In late 2001, ocean and atmosphere conditions were similar to those in 1996. So the scientists suggested a high probability of a new El Niño appearance in 2002. Those forecasting suggestions were right!
A moderate intensity El Niño event occurred in the Tropical Pacific in 2002-2003. The classic features of El Niño all were registered: abnormally warm sea surface temperatures of the tropical Pacific, weakening of trade winds, and changes in rainfall variability over the Pacific region. This event, though much less intensive than the 1997-98 El Niño, had a big impact on weather variability worldwide. Its evolution was registered by satellites and through in situ data of the ENSO Observing System.
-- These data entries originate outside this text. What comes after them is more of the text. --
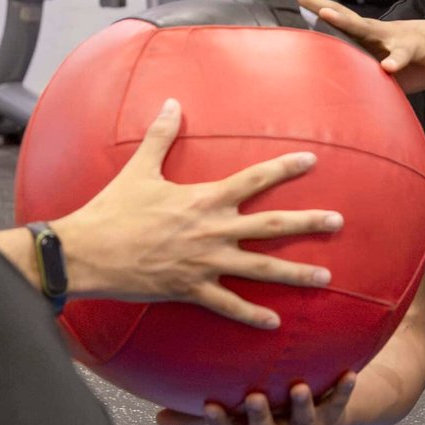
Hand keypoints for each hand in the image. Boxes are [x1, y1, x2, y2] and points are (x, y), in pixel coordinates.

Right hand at [53, 99, 343, 327]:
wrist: (85, 252)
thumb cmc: (111, 209)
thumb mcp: (138, 168)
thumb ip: (161, 135)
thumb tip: (172, 102)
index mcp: (203, 198)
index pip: (254, 179)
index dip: (285, 168)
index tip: (312, 160)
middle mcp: (212, 230)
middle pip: (272, 226)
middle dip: (309, 223)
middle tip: (340, 221)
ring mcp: (205, 263)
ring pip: (261, 270)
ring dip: (296, 274)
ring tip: (327, 277)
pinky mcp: (191, 289)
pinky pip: (228, 305)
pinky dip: (252, 315)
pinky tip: (275, 322)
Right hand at [154, 374, 357, 424]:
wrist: (323, 413)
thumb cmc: (268, 408)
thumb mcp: (235, 412)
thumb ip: (199, 414)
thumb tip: (156, 418)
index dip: (220, 423)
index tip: (210, 404)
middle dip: (260, 417)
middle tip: (255, 397)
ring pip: (302, 422)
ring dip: (301, 405)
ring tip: (300, 387)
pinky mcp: (332, 419)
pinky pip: (339, 405)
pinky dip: (344, 391)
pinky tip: (349, 374)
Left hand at [279, 0, 424, 92]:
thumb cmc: (421, 60)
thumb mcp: (388, 73)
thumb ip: (367, 79)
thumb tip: (342, 96)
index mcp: (367, 39)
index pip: (331, 22)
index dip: (306, 12)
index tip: (278, 0)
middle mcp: (377, 32)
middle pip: (340, 15)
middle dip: (311, 4)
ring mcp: (396, 37)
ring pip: (367, 28)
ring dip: (346, 22)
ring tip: (325, 15)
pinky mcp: (417, 48)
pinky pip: (404, 55)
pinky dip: (396, 60)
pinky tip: (387, 67)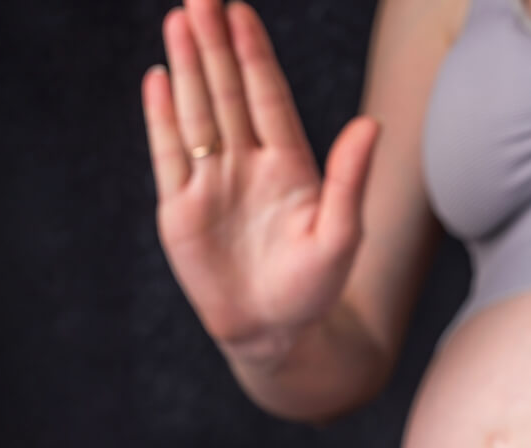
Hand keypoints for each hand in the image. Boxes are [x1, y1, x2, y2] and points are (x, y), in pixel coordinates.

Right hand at [142, 0, 378, 351]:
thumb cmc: (314, 288)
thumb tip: (370, 125)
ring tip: (179, 21)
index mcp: (289, 164)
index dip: (254, 55)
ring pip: (196, 113)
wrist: (273, 333)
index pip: (267, 96)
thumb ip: (350, 180)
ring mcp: (211, 183)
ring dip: (187, 68)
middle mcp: (247, 164)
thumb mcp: (341, 236)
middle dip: (214, 45)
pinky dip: (163, 118)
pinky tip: (159, 80)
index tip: (242, 12)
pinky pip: (169, 154)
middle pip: (227, 93)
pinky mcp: (180, 209)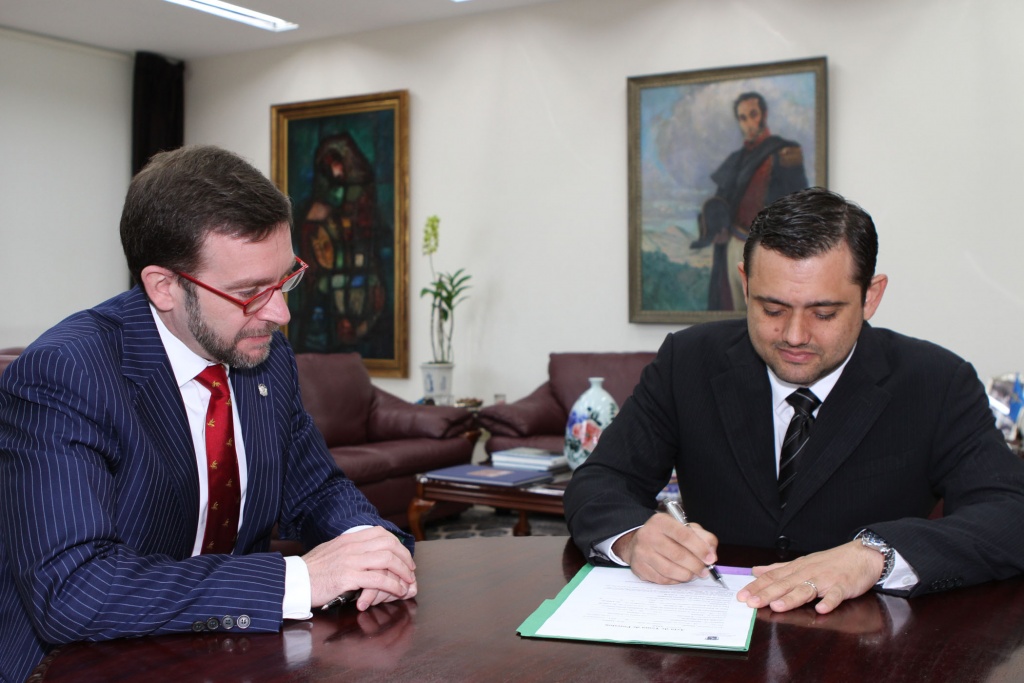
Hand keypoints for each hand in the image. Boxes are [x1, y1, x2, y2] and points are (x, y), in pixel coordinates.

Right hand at [303, 526, 416, 609]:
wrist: (294, 580)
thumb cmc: (311, 570)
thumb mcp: (331, 550)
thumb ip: (348, 549)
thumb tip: (364, 551)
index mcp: (348, 538)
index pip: (380, 533)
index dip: (396, 544)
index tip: (403, 556)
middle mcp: (351, 546)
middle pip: (388, 544)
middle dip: (404, 557)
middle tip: (410, 570)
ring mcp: (350, 561)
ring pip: (387, 560)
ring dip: (402, 572)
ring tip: (407, 582)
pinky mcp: (348, 577)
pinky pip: (378, 579)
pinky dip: (393, 585)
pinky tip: (398, 591)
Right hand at [612, 512, 718, 584]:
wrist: (640, 540)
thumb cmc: (667, 535)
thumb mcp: (685, 528)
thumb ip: (703, 538)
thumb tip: (712, 555)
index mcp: (661, 521)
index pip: (684, 535)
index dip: (700, 549)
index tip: (710, 559)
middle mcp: (648, 535)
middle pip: (677, 555)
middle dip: (695, 565)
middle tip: (704, 571)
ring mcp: (641, 552)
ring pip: (669, 570)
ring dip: (686, 575)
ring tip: (694, 574)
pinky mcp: (639, 567)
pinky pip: (661, 579)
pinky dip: (675, 580)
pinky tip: (680, 576)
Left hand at [736, 539, 883, 613]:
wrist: (861, 555)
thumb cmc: (830, 562)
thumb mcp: (802, 563)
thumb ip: (779, 568)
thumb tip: (756, 570)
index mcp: (797, 568)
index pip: (773, 577)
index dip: (757, 586)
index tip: (742, 595)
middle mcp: (808, 573)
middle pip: (784, 584)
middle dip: (766, 593)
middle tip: (751, 602)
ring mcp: (825, 580)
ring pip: (806, 589)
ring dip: (792, 598)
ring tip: (777, 606)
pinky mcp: (843, 586)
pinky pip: (835, 595)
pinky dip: (829, 602)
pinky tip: (821, 609)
One cannot underestimate the importance of El Niño forecasting for many regions of the world, especially for those countries in tropical regions where economic success is based on fisheries, agriculture and food production, all of which depend on weather patterns. Peru is an excellent example of a country that derives huge economic benefits from El Niño forecasting. Usually a warmer than normal year with moderate and strong El Niño onset is unfavorable for fisheries. When the state of equatorial Pacific is near normal conditions are favorable for agriculture. La NiNiñoa conditions (colder than normal ocean surface temperatures) are good for fishing, but not favorable for farmers, bringing them drought and crop failure. El Niño affects the amount of precipitation, so forecasts help to decide when it's better to sow rice (in expected wetter periods), and when to sow cotton (in drier periods).
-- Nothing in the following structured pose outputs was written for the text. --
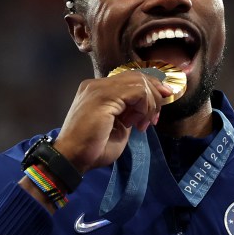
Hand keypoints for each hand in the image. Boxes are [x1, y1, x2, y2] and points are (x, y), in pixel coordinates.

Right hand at [53, 71, 173, 173]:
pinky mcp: (105, 95)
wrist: (73, 157)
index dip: (150, 88)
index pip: (130, 78)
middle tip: (154, 118)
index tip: (160, 105)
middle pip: (137, 76)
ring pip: (140, 83)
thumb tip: (143, 109)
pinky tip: (136, 123)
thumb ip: (129, 114)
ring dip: (149, 104)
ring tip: (142, 124)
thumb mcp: (119, 128)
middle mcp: (97, 84)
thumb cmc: (93, 149)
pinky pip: (138, 92)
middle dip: (154, 95)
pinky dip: (144, 107)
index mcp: (98, 90)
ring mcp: (99, 87)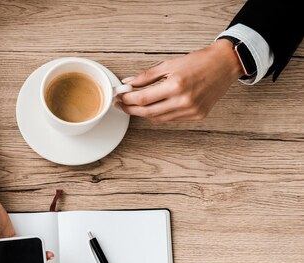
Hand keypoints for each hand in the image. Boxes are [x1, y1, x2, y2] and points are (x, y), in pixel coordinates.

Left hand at [117, 39, 244, 121]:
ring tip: (134, 106)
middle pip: (148, 112)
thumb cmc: (199, 61)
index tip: (119, 96)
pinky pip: (171, 119)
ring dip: (143, 113)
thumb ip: (146, 76)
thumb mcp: (169, 64)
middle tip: (121, 104)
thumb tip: (128, 82)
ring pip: (158, 118)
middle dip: (131, 109)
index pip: (143, 98)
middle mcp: (184, 101)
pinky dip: (159, 114)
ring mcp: (191, 111)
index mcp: (176, 85)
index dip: (127, 99)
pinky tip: (153, 107)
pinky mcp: (197, 115)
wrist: (225, 64)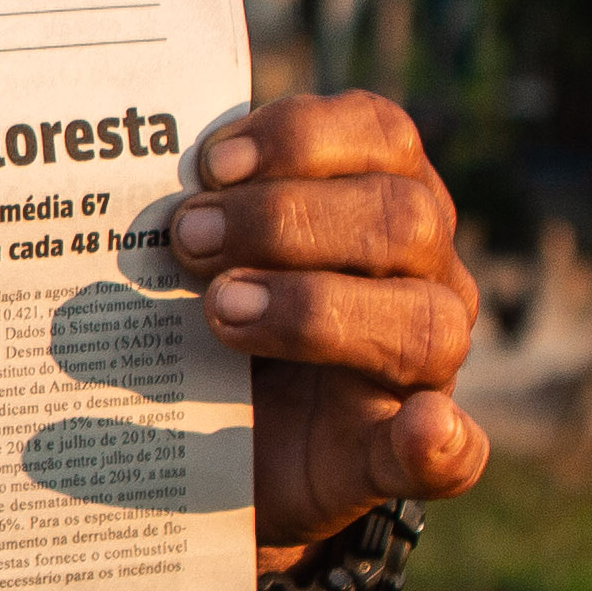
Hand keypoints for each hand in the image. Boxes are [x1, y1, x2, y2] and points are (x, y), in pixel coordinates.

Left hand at [164, 89, 490, 549]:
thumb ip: (197, 214)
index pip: (381, 134)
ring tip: (221, 312)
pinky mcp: (395, 456)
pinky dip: (443, 442)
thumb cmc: (205, 319)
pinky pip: (455, 454)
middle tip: (188, 240)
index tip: (213, 163)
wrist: (202, 444)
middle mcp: (421, 271)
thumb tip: (136, 183)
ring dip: (316, 311)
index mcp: (379, 196)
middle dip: (283, 221)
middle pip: (400, 219)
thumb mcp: (201, 257)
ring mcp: (422, 368)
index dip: (301, 137)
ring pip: (425, 321)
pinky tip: (423, 428)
Therefore ENSO forecasting in Peru presents four possibilities in ENSO phases:
  1. near normal conditions
  2. a weak El Niño with slightly higher than normal precipitation
  3. El Niño conditions with flooding
  4. La NiNiñoa conditions with colder than normal sea surface temperatures and higher possibility of drought
Predicting El Niño, and especially climatic extremes (floods, droughts, etc.) caused by El Niño, is very important for the United States as well, because this can save the country billions of dollars in damage costs. The U.S. economy is much more complicated than the economy of Peru, so detailed analysis is out of scope of this presentation, but interested readers will find abundant information in the abovementioned sources. Numerous models of El Niño still are not as reliable as weather forecasting models, but they are able to represent the main features of the typical El Niño event.
Summary
El Niño is a warm phase of the interannual climate oscillation called El Niño Southern Oscillation (ENSO) event, an example of large-scale ocean-atmosphere interaction, and is characterized by large-scale warming of the surface tropical Pacific Ocean. El Niño events occur every 3-6 years, last 9-12 months, sometimes even up to 18 months, and have a big impact on world weather.
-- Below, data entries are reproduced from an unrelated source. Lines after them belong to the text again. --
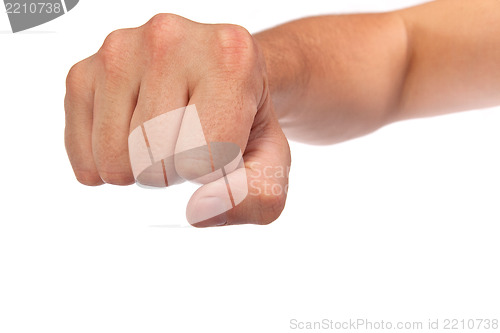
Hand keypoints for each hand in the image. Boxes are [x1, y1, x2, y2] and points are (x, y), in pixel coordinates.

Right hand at [64, 14, 290, 226]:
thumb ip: (257, 197)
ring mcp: (120, 50)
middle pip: (154, 161)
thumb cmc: (243, 121)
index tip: (221, 144)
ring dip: (140, 169)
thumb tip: (198, 211)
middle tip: (188, 141)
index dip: (213, 171)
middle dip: (175, 172)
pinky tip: (130, 138)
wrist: (216, 80)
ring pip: (115, 160)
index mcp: (230, 58)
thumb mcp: (271, 162)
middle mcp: (170, 39)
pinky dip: (107, 165)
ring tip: (162, 136)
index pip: (204, 158)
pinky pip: (83, 154)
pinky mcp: (83, 72)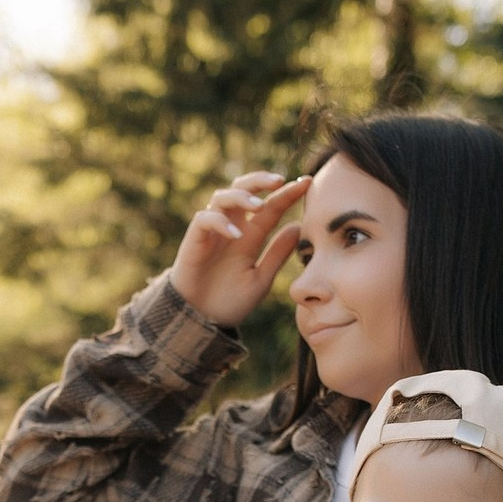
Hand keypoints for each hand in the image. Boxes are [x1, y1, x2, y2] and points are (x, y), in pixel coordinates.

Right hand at [170, 172, 310, 327]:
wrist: (202, 321)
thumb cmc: (230, 301)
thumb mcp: (260, 279)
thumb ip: (277, 254)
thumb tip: (299, 227)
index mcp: (250, 235)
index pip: (271, 207)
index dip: (288, 194)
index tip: (307, 183)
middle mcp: (231, 227)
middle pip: (243, 188)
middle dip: (260, 180)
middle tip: (279, 180)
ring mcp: (212, 231)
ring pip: (223, 196)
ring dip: (242, 197)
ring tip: (259, 207)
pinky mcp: (195, 239)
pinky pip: (205, 219)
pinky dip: (220, 222)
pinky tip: (236, 235)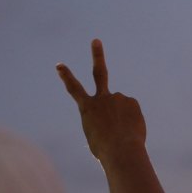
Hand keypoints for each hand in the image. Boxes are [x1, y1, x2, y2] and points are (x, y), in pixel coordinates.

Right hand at [56, 39, 146, 161]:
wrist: (121, 151)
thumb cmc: (105, 151)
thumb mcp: (96, 138)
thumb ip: (102, 123)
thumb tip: (114, 119)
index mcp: (87, 108)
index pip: (74, 89)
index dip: (66, 76)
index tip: (59, 64)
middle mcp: (102, 98)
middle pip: (99, 72)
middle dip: (97, 55)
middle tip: (96, 41)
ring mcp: (117, 98)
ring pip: (120, 108)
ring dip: (122, 119)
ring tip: (122, 133)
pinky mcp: (131, 101)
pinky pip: (131, 111)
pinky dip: (131, 121)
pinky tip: (130, 130)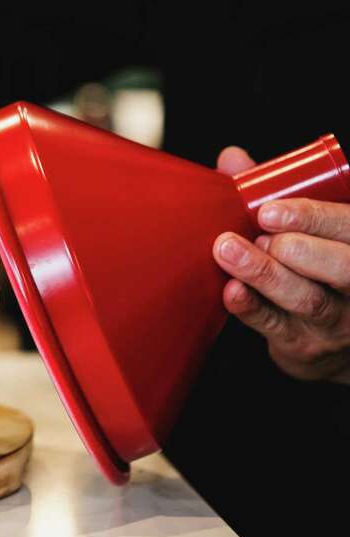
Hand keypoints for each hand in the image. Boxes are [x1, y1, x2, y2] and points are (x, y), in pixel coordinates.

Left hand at [213, 147, 349, 383]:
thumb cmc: (315, 266)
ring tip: (229, 252)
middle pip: (341, 268)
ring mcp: (335, 322)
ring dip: (265, 273)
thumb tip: (232, 158)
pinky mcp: (303, 346)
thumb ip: (273, 194)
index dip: (314, 218)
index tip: (270, 210)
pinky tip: (231, 291)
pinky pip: (276, 327)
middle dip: (298, 248)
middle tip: (257, 233)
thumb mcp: (309, 229)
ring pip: (307, 299)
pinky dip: (251, 308)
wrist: (332, 338)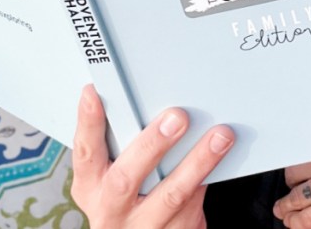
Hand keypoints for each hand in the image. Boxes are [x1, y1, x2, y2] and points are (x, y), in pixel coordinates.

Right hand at [71, 84, 234, 228]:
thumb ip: (124, 145)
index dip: (88, 123)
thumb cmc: (128, 200)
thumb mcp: (113, 176)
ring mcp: (143, 226)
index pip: (85, 153)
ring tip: (219, 136)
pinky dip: (209, 178)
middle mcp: (111, 209)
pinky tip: (225, 157)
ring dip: (198, 162)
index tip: (94, 93)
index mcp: (91, 186)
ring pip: (172, 194)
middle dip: (152, 145)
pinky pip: (194, 206)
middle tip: (177, 117)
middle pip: (126, 177)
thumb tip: (146, 101)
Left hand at [273, 138, 310, 228]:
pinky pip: (310, 220)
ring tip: (284, 214)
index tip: (294, 175)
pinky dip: (298, 222)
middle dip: (288, 190)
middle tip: (284, 199)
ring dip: (286, 208)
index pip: (299, 159)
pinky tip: (295, 224)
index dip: (295, 171)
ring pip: (295, 201)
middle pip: (294, 179)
The major impacts of El Niño are temperature anomalies, changes in precipitation variability, floods and droughts throughout the world.
El Niño events happen irregularly and are hard to predict. However many numerical climate models predicted the last few El Niño events successfully. El Niño forecasting is becoming more and more reliable with our improving knowledge of the phenomenon's nature, with the help of more and more powerful computers, and with the operational El Niño Southern Oscillation observation system.
El Niño forecasting is especially important for tropical countries where El Niño impacts are the strongest.